Lawsuit: State knew of juvenile inmate's abuse by staffer

Suit claims employees at Nampa detention center ignored a relationship between a worker and the boy.

jsowell@idahostatesman.comJuly 2, 2014 

Julie E. McCormick

The lawsuit, filed Tuesday in Canyon County 3rd District Court, seeks compensation for a then-15-year-old boy who was sexually exploited in 2012 by a woman who served as the safety and security supervisor at the Idaho Department of Juvenile Corrections facility in Nampa.

The suit claims that Julie McCormick, who was 30 at the time, engaged in sexual intercourse with the boy several times between July 4, 2012, and Aug. 8, 2012. The activity took place in McCormick's office and other areas in the detention center that were out of range of surveillance cameras.

The lawsuit seeks damages in an amount to be determined at trial.

Jeff Ray, spokesman for the Idaho Department of Juvenile Corrections, said Wednesday he could not comment on the lawsuit.

“This boy was diagnosed as being easily misled and a prior victim of child sexual abuse,” said attorney Bruce Skaug, who filed the suit along with Eric Rossman. “He was under psychiatric care, taking psychiatric medications, and was particularly vulnerable.”

Skaug and Rossman contend that McCormick had "few, if any, actual qualifications" for security management or the care or treatment of juvenile mental health patients.

McCormick told investigators she fell in love with the victim, listed in the lawsuit as "John Doe." In the early summer of 2012, she allegedly laundered his clothes and bed blankets, returning the items heavily perfumed. She also wrote him love notes and removed letters and photographs of the victim's girlfriend from his cell.

Last summer, McCormick pleaded guilty to lewd conduct with a minor under 16.

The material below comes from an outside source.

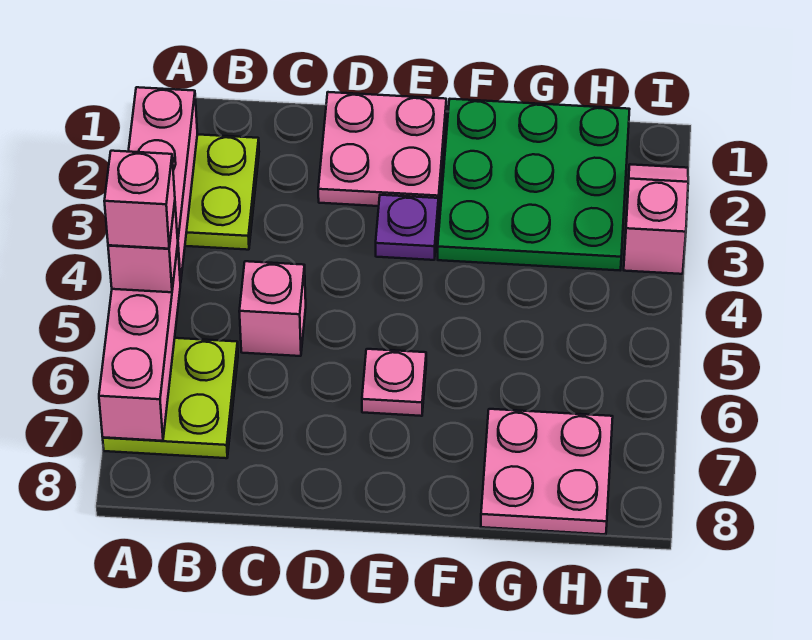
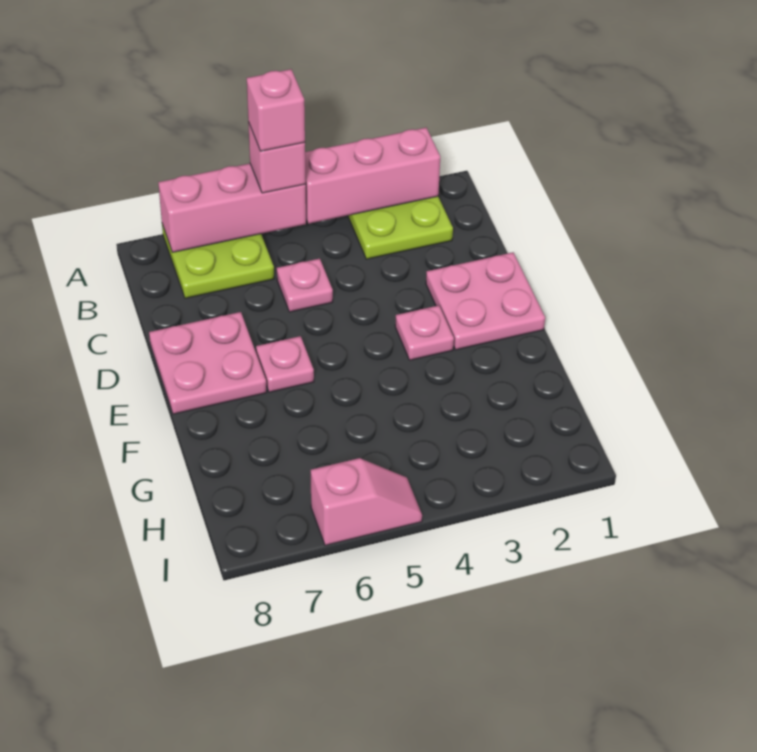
pink 1x1 brick [239,261,306,356] -> pink 1x1 plate [277,259,333,312]
purple 1x1 plate [376,195,439,260] -> pink 1x1 plate [395,305,454,360]
green 3x3 plate [438,99,630,270] -> none
pink 2x2 plate [481,409,613,535] -> pink 2x2 plate moved to [149,312,267,414]
pink 1x2 slope [624,164,688,274] -> pink 1x2 slope moved to [311,458,422,545]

Third District Judge Bradly Ford in April retained jurisdiction in the case and placed McCormick in a prison-based treatment program. If she successfully completes the program, she could be released before the end of the year. Otherwise, she faces five to 20 years in prison.

Besides McCormick, the lawsuit names the Idaho Department of Juvenile Corrections; department Director Sharon Harrigfeld; Betty Grimm, the retired superintendent of the Nampa detention center; and 10 unnamed workers at the facility.

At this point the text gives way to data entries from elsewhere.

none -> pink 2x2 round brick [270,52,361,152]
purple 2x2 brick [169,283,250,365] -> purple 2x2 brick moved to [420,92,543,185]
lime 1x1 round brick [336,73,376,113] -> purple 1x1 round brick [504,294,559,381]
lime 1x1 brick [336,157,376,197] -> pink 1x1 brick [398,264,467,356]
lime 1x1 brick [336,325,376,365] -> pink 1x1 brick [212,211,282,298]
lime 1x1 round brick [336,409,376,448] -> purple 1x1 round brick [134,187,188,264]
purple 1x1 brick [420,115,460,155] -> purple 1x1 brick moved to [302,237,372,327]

Greg Braun, a Nampa certified public accountant who was appointed to serve as a limited conservator for the victim, is listed as the plaintiff.

The lawsuit claims that several workers at the detention center saw evidence that McCormick was carrying on an inappropriate relationship with the boy but did not report it.

On one occasion, the lawsuit contends, a worker walked into McCormick's office while McCormick and the boy were dressing following a sexual encounter. Another worker was shown a note written to the boy by McCormick which provided McCormick's home address and words of affection toward him. The employee who saw the note told the boy it was up to him if he wanted to continue the relationship with McCormick after he was released from the facility.

McCormick allegedly bragged about her conquest of the victim to another youthful offender held at the detention center.

For several weeks at work, McCormick wore a distinctive silver necklace that belonged to the victim. The necklace was worn in plain view of inmates, employees and detention center management, the lawsuit claims.

The lawsuit alleges that Harrigfeld, Grimm and other employees were aware that McCormick had taken the victim and other male inmates into her office, which was improper under department rules. The two officials were also aware that McCormick had developed an inappropriate relationship with the victim and was spending "one-on-one" time with him, in violation of the rules.

One department employee expressed concerns as early as April 2012 that McCormick was developing an inappropriate relationship with the boy, saying the "boundaries are becoming more and more blurry," according to the court document.

Action was taken only after McCormick was found in her office with the boy following a sexual encounter on Aug. 8, 2012. McCormick was fired.

Harrigfeld, Grimm and the department are also defendants in a separate whistleblower's lawsuit filed by 10 Department of Juvenile Corrections workers.

The plaintiffs allege that 10 to 12 juvenile offenders held at the detection center were victims of sexual misconduct since 1998.

They claim that one of the perpetrators, a woman who was not McCormick, sexually abused a boy inmate and then moved in with the youth after he was released from custody. The male offender later was hired by the department and allegedly sexually abused a female offender.

The employees also accused Harrigfeld and Grimm of ignoring fraudulent timecard entries by some employees and claimed the department engaged in unfair hiring practices, tolerated waste and ignored safety procedures.

The defendants deny the allegations.

Grimm served as superintendent of the Nampa facility from 2008 until her retirement Nov. 9. In an affidavit filed later that month in the whistleblower lawsuit, she denied knowing of any problems.

"I have no knowledge of any specific complaints or concerns having been made by the individual plaintiffs in this litigation to their supervisors regarding safety at the institution, waste, hiring practices, timecard reports or sexual misconduct by staff towards juveniles," she said.

After the whistleblower suit was filed in 2012, Harrigfeld issued a statement assuring Idaho residents that the state’s juvenile facilities were safe.